Kommentar Soziale Gerechtigkeit in der EU - Alarmzeichen

Was ist eine Studie wert, deren Kernaussage - Kinder und Jugendliche sind die größten Verlierer der europäischen Schuldenkrise - lediglich reflektiert, was uns der gesunde Menschenverstand sagt?

Wer in den letzten Jahren über den nationalen Tellerrand hinausgeschaut hat, weiß um die dramatischen Zahlen etwa zur Jugendarbeitslosigkeit in den Krisenländern Griechenland, Spanien und Portugal. Und dass die seit jeher in Europa bestehende soziale Kluft zwischen Nord und Süd sich in den Jahren der Krise noch verstärkt hat, ist auch nicht überraschend.

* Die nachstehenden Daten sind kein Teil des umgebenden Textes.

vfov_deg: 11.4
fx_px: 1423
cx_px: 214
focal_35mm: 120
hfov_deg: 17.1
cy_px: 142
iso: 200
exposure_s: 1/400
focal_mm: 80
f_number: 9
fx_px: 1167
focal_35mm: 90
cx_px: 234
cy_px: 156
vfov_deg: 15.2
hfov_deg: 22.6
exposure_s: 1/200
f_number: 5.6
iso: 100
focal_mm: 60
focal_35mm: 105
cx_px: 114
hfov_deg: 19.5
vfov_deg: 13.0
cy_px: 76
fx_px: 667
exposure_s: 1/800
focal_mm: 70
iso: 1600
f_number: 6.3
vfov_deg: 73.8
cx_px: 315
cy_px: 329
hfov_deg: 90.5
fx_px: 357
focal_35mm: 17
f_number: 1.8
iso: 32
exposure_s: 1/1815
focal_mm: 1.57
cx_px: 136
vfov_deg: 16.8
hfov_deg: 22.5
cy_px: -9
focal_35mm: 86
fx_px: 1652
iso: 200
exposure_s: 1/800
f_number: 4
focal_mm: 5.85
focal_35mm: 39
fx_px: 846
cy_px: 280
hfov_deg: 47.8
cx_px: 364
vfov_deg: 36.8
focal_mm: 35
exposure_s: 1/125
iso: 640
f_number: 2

Nein, die nackten Zahlen und Daten allein machen diese Studie nicht bemerkenswert. Wichtig ist sie dennoch: Weil sie zu einem Zeitpunkt, in dem die Sicht auf Europa von dem alles überdeckenden Flüchtlingsthema beherrscht wird, in Erinnerung ruft, dass die zentralen Probleme der Union tiefer liegen. Und dass, obwohl diese Probleme seit Jahren bekannt sind, viel zu wenig geschieht, um sie zu überwinden.

Armut und Ausgrenzung, ungleiche Bildungschancen, Generationengerechtigkeit - das, was die Studie unter dem Begriff "soziale Gerechtigkeit" subsumiert, ist nicht "sexy", nicht spektakulär. Aber hier findet sich der Kitt, der nicht nur die einzelnen EU-Staaten, sondern auch das soziale Wesen Europäische Union zusammenhält. Der sie stark macht, Herausforderungen wie die Flüchtlingskrise anzunehmen und sie zu bewältigen, statt darüber in heillosem Streit zu versinken.

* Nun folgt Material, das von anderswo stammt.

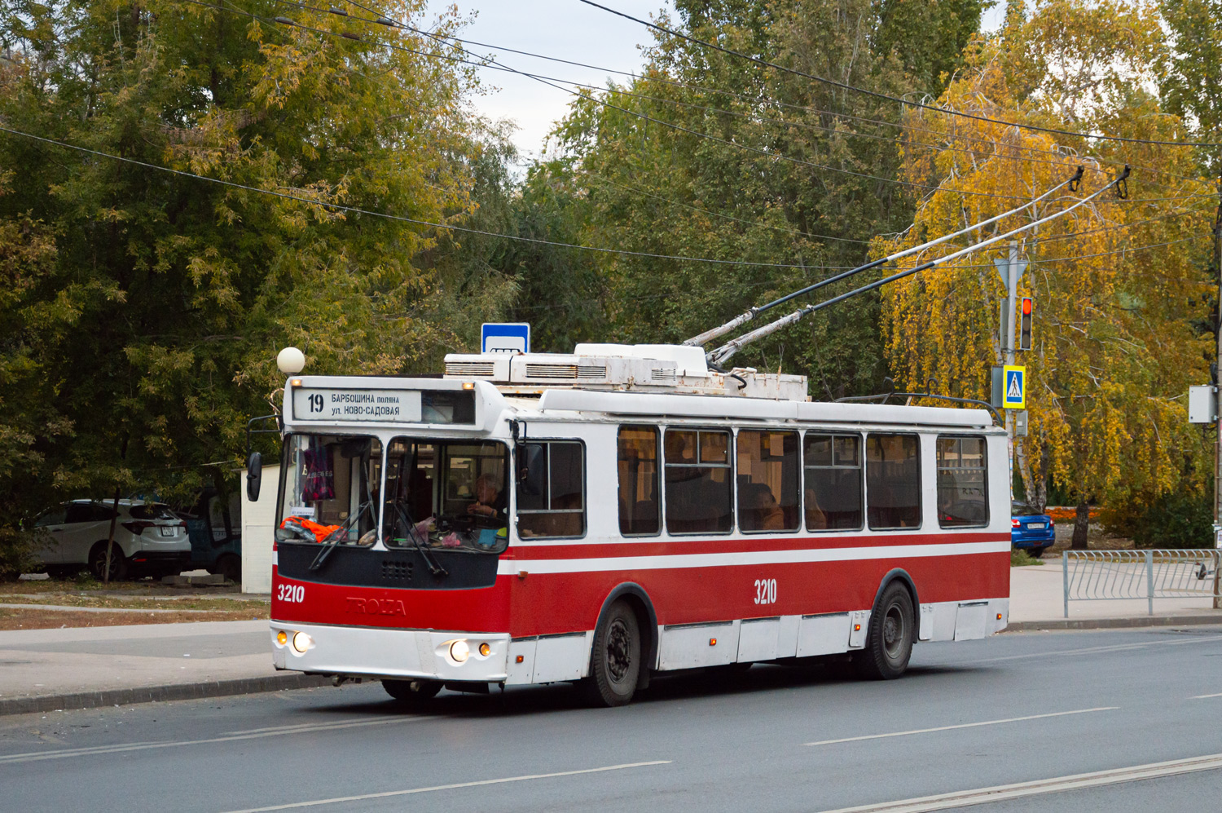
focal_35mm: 78
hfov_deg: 26.0
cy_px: 406
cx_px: 611
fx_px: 2645
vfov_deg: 17.5
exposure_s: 1/400
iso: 400
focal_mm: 52
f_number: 5.6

Eine Europäische Union, der es nicht gelingt, die Lebenswirklichkeit ihrer Bürger zu verbessern, stellt sich selbst infrage. Deshalb ist der Kernbefund der Studie ein gellendes Alarmzeichen: Dass fast 30 Prozent der unter 18-Jährigen in Europa - rund 26 Millionen Kinder und Jugendliche - von Armut und sozialer Ausgrenzung bedroht sind, ist nicht hinnehmbar.

Wo sind die Konsequenzen aus dem Ruf "Kinder sind unsere Zukunft"? Wie soll die europäischen Zukunft gestaltet werden, wenn 17,8 Prozent der EU-Bürger zwischen 20 und 24 Jahren weder eine Beschäftigung haben noch in Ausbildung sind? Wie soll gesellschaftlicher Zusammenhalt wachsen, wenn die Kluft zwischen Jung und Alt wächst, weil die Lasten der Krise vor allem die Jungen tragen müssen?

Obwohl der Tiefpunkt der ökonomischen Krise in Europa überwunden scheint, bleibt die Wende in Sachen sozialer Gerechtigkeit aus. Und es drängt sich die Frage auf, ob eine Austeritätspolitik, die Investitionen in Bildung, soziale Infrastruktur und Arbeitsmarktförderung abwürgt, überhaupt geeignet ist, dies zu erreichen.

Die Studie skizziert einen Teufelskreis: geringe Bildungschancen, weniger Aussichten am Arbeitsmarkt, weniger Einkommen, weniger Investitionen in die Bildung der Kinder. Nicht nur die Wirtschaft muss gesunden, auch dieser Teufelskreis muss endlich durchbrochen werden.